Finance

Republicans Want Mnuchin to End ‘Too-Big-to-Fail’ Designations for Nonbanks

(Rob Kunzig/Morning Consult)

Congressional Republicans on Tuesday made their case for Treasury Secretary Steven Mnuchin to end the practice of bringing nonbank financial institutions such as insurers under greater supervision if they’re deemed too-big-to-fail by the Financial Stability Oversight Council.

In a letter, 10 of the 12 GOP members of the Senate Banking Committee told Mnuchin, who heads FSOC, that the council’s process for designating nonbanks systemically important financial institutions “lacks transparency and accountability, insufficiently tracks data, and does not have a consistent methodology for determinations.”

The senators, including Committee Chairman Mike Crapo of Idaho, said they hope Munchin “will review the policies and procedures” for labeling nonbank SIFIs. The correspondence did not mention whether the Trump administration should drop its legal defense of FSOC in a federal court challenge of MetLife Inc.’s SIFI label.

On the other side of the Capitol, Rep. Ann Wagner (R-Mo.), who heads the House Financial Services Subcommittee on Oversight and Investigations, told reporters Tuesday that ending nonbank designations “should be, at the very least, where we start” the process of changing FSOC practices.

Wagner, whose subcommittee held a hearing today to discuss the issue, said she would be open to a presidential executive order essentially barring FSOC from declaring nonbank companies systemically important.

She called for Mnuchin to use the House GOP plan to roll back the 2010 Dodd-Frank, the Financial CHOICE Act, as a basis for changes to FSOC operations. House Republicans say they’re still forming the text of a second version of that measure aimed at making their legislative text line up with President Donald Trump’s deregulatory promises.

“We believe in appropriate regulation and in ensuring that taxpayers will never be at risk,” Wendy Wagner-Smith, a Treasury Department spokeswoman, said Tuesday in an email to Morning Consult. “At the same time we have to ensure that banks can lend and provide liquidity which supports economic growth and job creation for the American people.”

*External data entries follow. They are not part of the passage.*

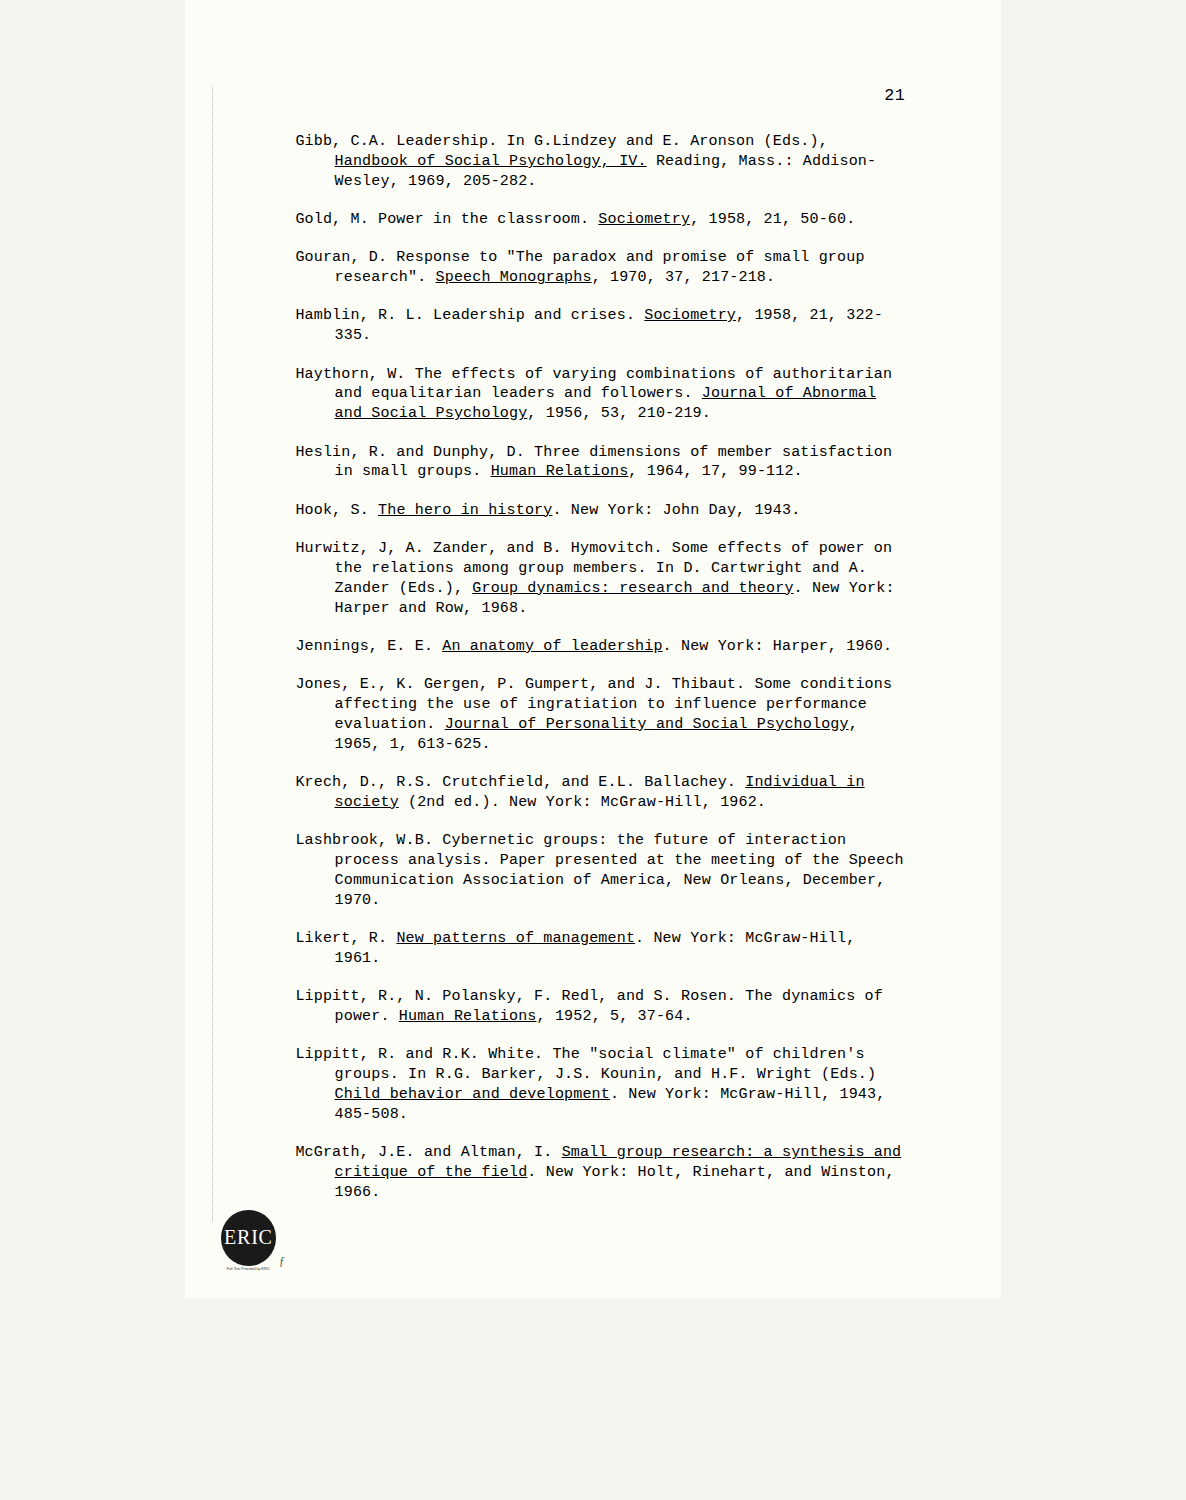21
Gibb, C.A. Leadership. In G.Lindzey and E. Aronson (Eds.), Handbook of Social Psychology, IV. Reading, Mass.: Addison-Wesley, 1969, 205-282.
Gold, M. Power in the classroom. Sociometry, 1958, 21, 50-60.
Gouran, D. Response to "The paradox and promise of small group research". Speech Monographs, 1970, 37, 217-218.
Hamblin, R. L. Leadership and crises. Sociometry, 1958, 21, 322-335.
Haythorn, W. The effects of varying combinations of authoritarian and equalitarian leaders and followers. Journal of Abnormal and Social Psychology, 1956, 53, 210-219.
Heslin, R. and Dunphy, D. Three dimensions of member satisfaction in small groups. Human Relations, 1964, 17, 99-112.
Hook, S. The hero in history. New York: John Day, 1943.
Hurwitz, J, A. Zander, and B. Hymovitch. Some effects of power on the relations among group members. In D. Cartwright and A. Zander (Eds.), Group dynamics: research and theory. New York: Harper and Row, 1968.
Jennings, E. E. An anatomy of leadership. New York: Harper, 1960.
Jones, E., K. Gergen, P. Gumpert, and J. Thibaut. Some conditions affecting the use of ingratiation to influence performance evaluation. Journal of Personality and Social Psychology, 1965, 1, 613-625.
Krech, D., R.S. Crutchfield, and E.L. Ballachey. Individual in society (2nd ed.). New York: McGraw-Hill, 1962.
Lashbrook, W.B. Cybernetic groups: the future of interaction process analysis. Paper presented at the meeting of the Speech Communication Association of America, New Orleans, December, 1970.
Likert, R. New patterns of management. New York: McGraw-Hill, 1961.
Lippitt, R., N. Polansky, F. Redl, and S. Rosen. The dynamics of power. Human Relations, 1952, 5, 37-64.
Lippitt, R. and R.K. White. The "social climate" of children's groups. In R.G. Barker, J.S. Kounin, and H.F. Wright (Eds.) Child behavior and development. New York: McGraw-Hill, 1943, 485-508.
McGrath, J.E. and Altman, I. Small group research: a synthesis and critique of the field. New York: Holt, Rinehart, and Winston, 1966.
ERIC
Full Text Provided by ERIC
ƒ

In February, Trump signed an executive order tasking financial regulatory agencies with reviewing the Dodd-Frank Act, with the goal of coming up with changes to the 2010 law.

The transparency criticism alluded to in the Senate Banking Committee letter was a key feature at today’s House hearing. Republican lawmakers, and the witnesses they invited to testify, said FSOC’s opacity makes it difficult for companies to know how they can remove their too-big-to-fail label, and the Federal Reserve supervision requirements that come with it.

Democratic lawmakers, led by Reps. Al Green (Texas) and Emanuel Cleaver (Mo.), defended FSOC as a necessary tool to help mitigate the effects of future financial collapses. They also pointed to the near-collapse of insurer American International Group Inc. in 2008 as the need for stricter government oversight.

AIG is one of four nonbank financial institutions labeled too-big-to-fail.

Updated to include comments from the Treasury Department.